Memory loss and confusion are just a few of the symptoms associated with Alzheimer’s disease. And sadly, the disease is already quite advanced by the time patients begin exhibiting symptoms and an official diagnosis is given, making it rather difficult to treat. Past studies have indicated that there is potential for eye exams to aid in earlier detection of Alzheimer’s disease, as have advances in research Healio Optometry recently reported on, which have revealed there may be potential for a new method of earlier detection of Alzheimer’s, perhaps long before patients start presenting symptoms.
Neurologists have determined the presence of amyloid beta protein deposits as a “biomarker” of Alzheimer’s. Amyloid can also accumulate in the eye, leading researchers to theorize, “If a correlation can be made between the amyloid in the eye and the amyloid in the brain, then it would be possible to diagnose [Alzheimer’s] by looking into the eye.”
With this theory in mind, researchers are working to develop tests that will detect these amyloid beta deposits in the eyes. One test, currently referred to as the “Retinal Amyloid Index,” takes a scan similarly to conventional retinal imaging devices, after the patient has taken a curcumin compound orally, to detect the deposits. The curcumin “crosses the blood-brain and blood-retina barrier and binds with high affinity to amyloid beta plaque – particularly amyloid beta 42, which is the most toxic” and naturally creates a fluorescent signal that can be captured during a retinal scan.
Keith L. Black, MD, shared that fluorescence detectable by retinal imaging would be “directly proportional to the amount of amyloid protein in the back of the eye, which correlates with the amount of amyloid protein in the brain.” Because amyloid beta proteins begin to accumulate long before the obvious signs of Alzheimer’s, this test could potentially allow for diagnosis decades earlier than before.
The other test, called “Sapphire II,” works to detect the same amyloid deposits in the crystalline lens by way of a “fluorescent ligand marker applied topically in an ointment” the evening before the procedure. The procedure consists of taking fluorescent measurements with a device that provides a numerical score directly related with the detected level of amyloid.
Carl Sadowsky, MD, shared that the process is much like an amyloid PET scan of the brain. “We measure pathology; it’s not diagnostic of [Alzheimer’s]. It’s an adjunct that you add to your clinical consideration. So if a patient has amyloid in the brain, and they have clinical symptoms of AD, it makes us more confident of the diagnosis.”
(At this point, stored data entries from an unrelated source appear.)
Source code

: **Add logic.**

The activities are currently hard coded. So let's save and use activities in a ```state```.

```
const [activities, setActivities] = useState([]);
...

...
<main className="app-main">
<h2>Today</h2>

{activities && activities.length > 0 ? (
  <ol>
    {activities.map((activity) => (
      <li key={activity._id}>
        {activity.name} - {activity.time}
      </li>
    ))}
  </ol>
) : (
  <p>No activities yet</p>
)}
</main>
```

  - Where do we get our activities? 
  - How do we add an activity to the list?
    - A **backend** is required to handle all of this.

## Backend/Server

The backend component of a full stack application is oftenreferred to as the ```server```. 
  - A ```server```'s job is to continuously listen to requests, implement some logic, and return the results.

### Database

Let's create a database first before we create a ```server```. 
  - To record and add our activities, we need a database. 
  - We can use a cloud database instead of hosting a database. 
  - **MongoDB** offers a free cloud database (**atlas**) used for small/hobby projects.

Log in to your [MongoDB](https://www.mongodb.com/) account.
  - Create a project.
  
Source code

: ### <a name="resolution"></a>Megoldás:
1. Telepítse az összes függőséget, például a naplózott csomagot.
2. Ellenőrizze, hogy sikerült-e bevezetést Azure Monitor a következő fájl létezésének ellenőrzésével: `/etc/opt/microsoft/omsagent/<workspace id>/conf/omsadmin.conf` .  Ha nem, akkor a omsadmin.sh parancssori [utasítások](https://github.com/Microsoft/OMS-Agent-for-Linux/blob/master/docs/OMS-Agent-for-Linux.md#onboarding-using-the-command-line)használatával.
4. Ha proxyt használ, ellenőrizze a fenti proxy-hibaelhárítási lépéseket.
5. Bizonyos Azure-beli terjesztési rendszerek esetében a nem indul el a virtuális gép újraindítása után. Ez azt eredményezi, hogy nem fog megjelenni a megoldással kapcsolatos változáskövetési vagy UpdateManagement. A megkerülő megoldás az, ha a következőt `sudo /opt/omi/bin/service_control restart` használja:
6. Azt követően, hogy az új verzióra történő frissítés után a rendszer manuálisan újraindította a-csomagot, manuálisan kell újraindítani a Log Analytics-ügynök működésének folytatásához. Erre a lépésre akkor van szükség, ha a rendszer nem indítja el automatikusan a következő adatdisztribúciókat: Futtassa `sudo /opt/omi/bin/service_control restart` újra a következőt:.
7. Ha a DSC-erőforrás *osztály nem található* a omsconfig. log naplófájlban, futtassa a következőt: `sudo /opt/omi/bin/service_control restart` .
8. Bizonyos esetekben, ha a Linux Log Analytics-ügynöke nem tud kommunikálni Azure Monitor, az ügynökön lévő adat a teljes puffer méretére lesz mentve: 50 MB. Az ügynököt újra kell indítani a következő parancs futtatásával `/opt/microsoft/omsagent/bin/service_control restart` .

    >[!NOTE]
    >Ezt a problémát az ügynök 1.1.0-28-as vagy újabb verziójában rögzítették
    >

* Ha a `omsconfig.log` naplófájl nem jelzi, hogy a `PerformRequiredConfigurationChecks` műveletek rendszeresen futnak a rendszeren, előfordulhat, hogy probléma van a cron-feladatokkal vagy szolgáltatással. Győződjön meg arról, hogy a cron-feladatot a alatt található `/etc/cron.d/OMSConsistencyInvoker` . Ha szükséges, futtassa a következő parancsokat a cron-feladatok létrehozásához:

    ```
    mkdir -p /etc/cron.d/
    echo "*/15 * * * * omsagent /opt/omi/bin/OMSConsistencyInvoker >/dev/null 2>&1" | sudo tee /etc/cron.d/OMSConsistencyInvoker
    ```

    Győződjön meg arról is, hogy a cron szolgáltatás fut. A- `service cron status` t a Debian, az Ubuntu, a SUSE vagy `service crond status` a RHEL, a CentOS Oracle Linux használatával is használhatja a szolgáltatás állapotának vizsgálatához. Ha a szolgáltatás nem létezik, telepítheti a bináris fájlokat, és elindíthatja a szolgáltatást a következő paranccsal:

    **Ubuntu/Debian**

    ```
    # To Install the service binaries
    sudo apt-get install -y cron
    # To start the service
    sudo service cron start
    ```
While each study on this topic may have a different outline, they all have the same objective of being able to diagnose Alzheimer’s earlier. We’re excited to see how eye exams may lead to better diagnosis and treatment of Alzheimer’s in the coming years as more research is conducted on the topic. As we’ve shared before, many systemic diseases, such as chronic myelogenous leukemia, can be detected through Optos’ optomap ultra-widefield retinal imaging exam.